Pros & Cons of Different Methods You Will Come Across For Transitioning Your Dog To a Raw Diet
This is an area where there are a number of different views, ranging from going 'cold turkey' onto a full range, to only giving chicken, to mixing current and new diet and gradually swapping over.
We have a transitioning method we have formulated ourselves based on experience, the nutritional knowledge we have of canine biology and the inner workings of the dogs body, along with a Qualified Canine Nutrition Consultant, and a Holistic Vet who specialises in Raw Diet.
We do not have our change-over guide on show for all, as we work closely 'with' our customers, so we can tailor individual changeovers to the dog, to safely change your dog over to a raw diet with minimal risk of upset, but you can email us for a copy here:
There are many views, which have unacceptable risk factors, and have clearly been formulated without knowledge of how the body is affected and responds during the process. The following are methods we do not endorse due to risk factors, and so are stating the issues for you to understand the risks. Please contact us for more info to help you safely change your dogs over.

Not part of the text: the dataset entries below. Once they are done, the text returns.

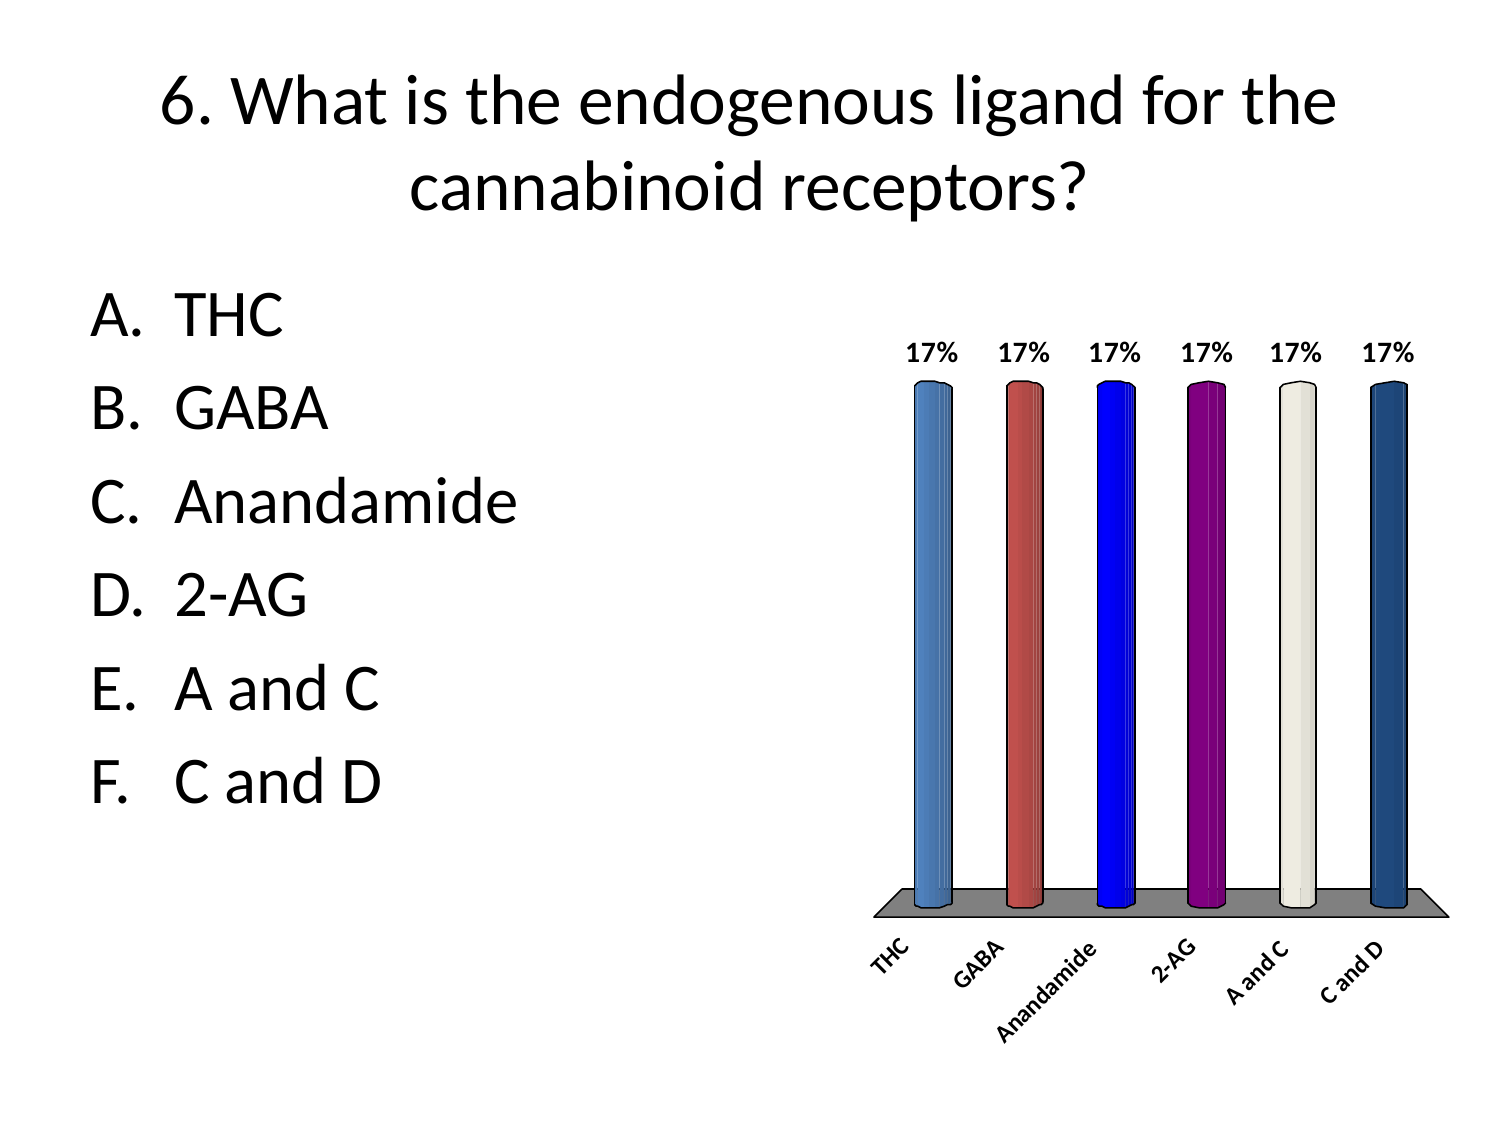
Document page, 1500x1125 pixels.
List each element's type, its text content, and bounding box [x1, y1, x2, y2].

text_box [739, 262, 1490, 1107]
list THC GABA Anandamide 2-AG A and C C and D [75, 262, 737, 1005]
title 6. What is the endogenous ligand for the cannabinoid receptors? [75, 45, 1425, 233]
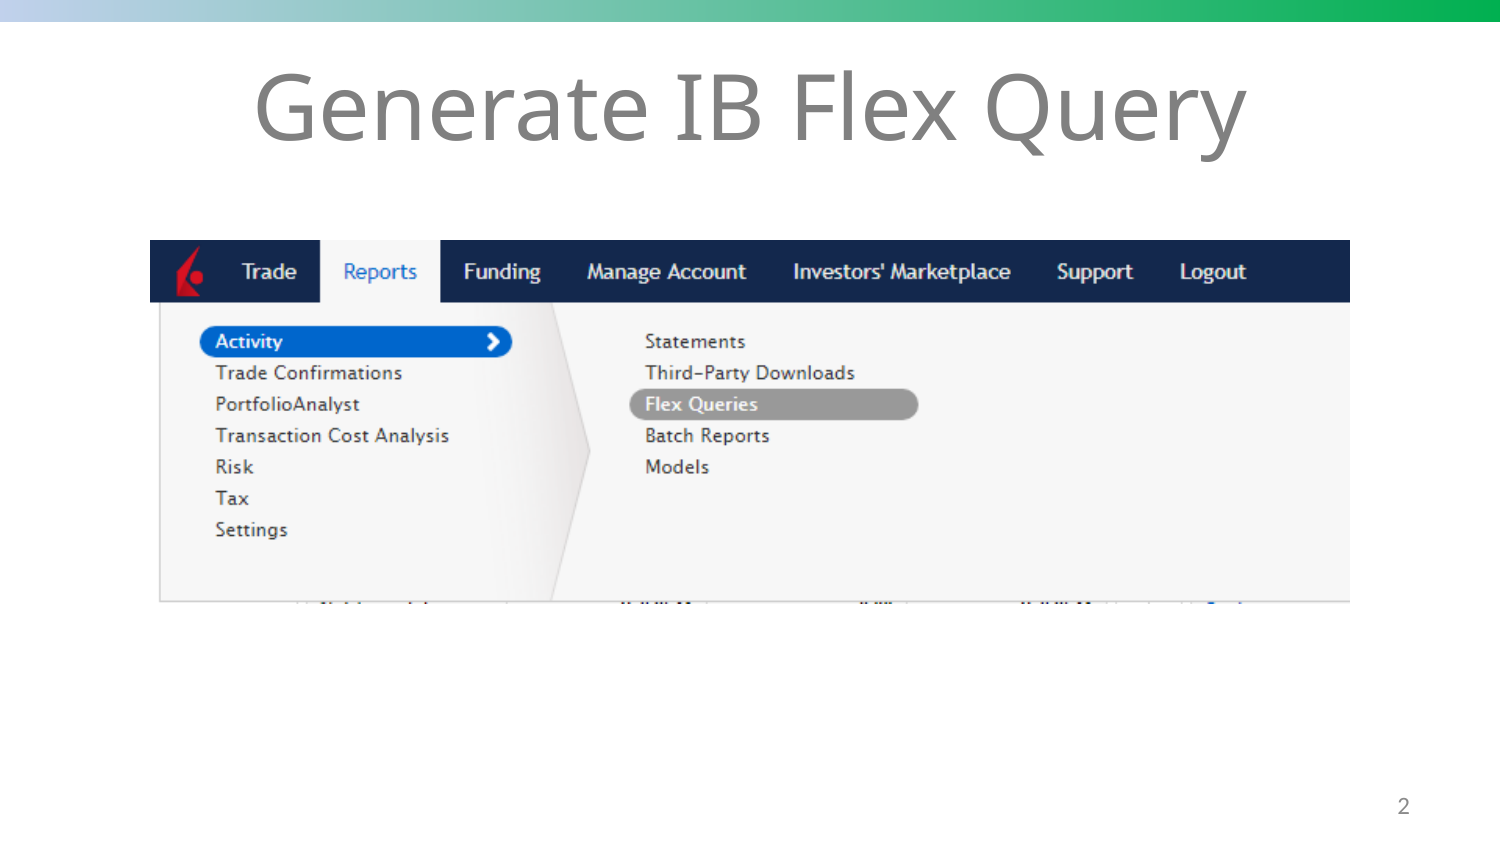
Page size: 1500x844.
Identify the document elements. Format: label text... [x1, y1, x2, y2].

Gradually Mixing Dried & New To Change-Over
If you speak to anyone who is involved in some way with canine nutrition, they will tell you that whenever a dogs diet is changed there is the chance there could be digestive upset, and they would be right.
If they do not know enough about raw-feeding, in the next breath, they would then advise you to make any diet changes gradually, mixing the different diets, gradually decreasing the old one until the dog is totally on the new diet.
If you speak to someone who knows about raw-feeding, has knowledge about canine biology and has experience in helping people change their dogs over, they will tell you never to give bones with dry food as it introduces new risk factors.
1. Stomach acid needs to be at full strength in order to be able to digest raw bone. Cooked diets do not allow stomach acid to be at full strength, thus you can end up with bone not being fully digested, this means risk of perforation and nutrients not being assimilated.
Therefore, if you mix cooked and raw, You create increased risk of undigested bone fragments and any issues that could result from that.
2. Raw diets move through the digestive system within 4-6hrs of being eaten, this, coupled with the fact that at full strength, canine stomach acid is at No.2 on the scale (with Sulphuric acid at No.1), means that bacteria is rarely a problem to a healthy rawfed dog because it does not have time to multiply to an extent where is can cause a problem, and the stomach acid plays its own part in dealing with the bacteria. Because dried foods take so much longer to digest (typically 15hrs) and pass through the digestive system, they keep the raw food back, resulting in bacteria having more time to multiply and cause problems.
3. For some dogs their digestive system is delicate and mixing two totally different diets, will result in upset, usually diarrhrea.
Some, relatively recently, have adopted a 'Chicken-Only' approach to changing a dog over to Raw, this is where they say your dog must
have nothing but plain raw chicken for often 2 or 3 weeks, then you
add in 1 new protein per week until you have them on a full range, giving No offal until at least week 3, maybe even longer.
4. The logic behind this is that it is easier if your dog is only on 1
protein at a time, to know if something doesn't agree with him.
The reasons we will advise people not to follow this way of
changing over are:
1. The longer a dog stays on 1 protein, the more chance they will
become allergic to it, and chicken is one of the top 2 (equal with beef)
in being the protein which causes allergic problems more than any
other, it 'usually' takes longer to become allergic, But all dogs are at different levels of health, and equally, if a dog is intolerant to chicken,
it is soon picked up if they are not only on chicken all the time.
2. Raw food passes through the digestive system within 4-6hrs of eating, unlike dried processed food which take 15hrs, so you can see that it is going to be very easy to tell from meal to meal if something has not agreed with your dog, their digestive systems do not take that long when the raw food moves along it as quickly as it does, to produce 'effects'.
3. With all raw food suppliers, Plain Chicken is always the mince with the highest bone content, and no matter how many times you tell a dog-owner to watch dogs stools closely upon changing over to raw, many still don't realise just how closely they need to watch them, and too many who use this 'chicken-only' method, end up with constipated dogs, which causes the dog unnecessary discomfort and reinforces to any vet who does not like raw, that it is bad, and causes you more unnecessary vet bills.
4. Your dog still needs proper nutrition, even in those first few weeks of a new diet, it is true that balance can be achieved over time, but no-one knows how long a period of time that can be, so to wait 4wks until your dog gets any offal, (see our blog on how much goodness is in Liver: http://www.naturallyhealthydogs.co.uk/blog/2013/02/21/Does-Liver-have-a-place-in-Your-Dogs-Diet-.aspx ) is really not in your dogs best interests, or necessary.
We also do not endorse just feeding Tripe for the first 1-2wks, as your dogs body has work to do in making the adjustment necessary when changing from a cooked/dried diet to raw, and at this time needs full nutrition for support in doing this.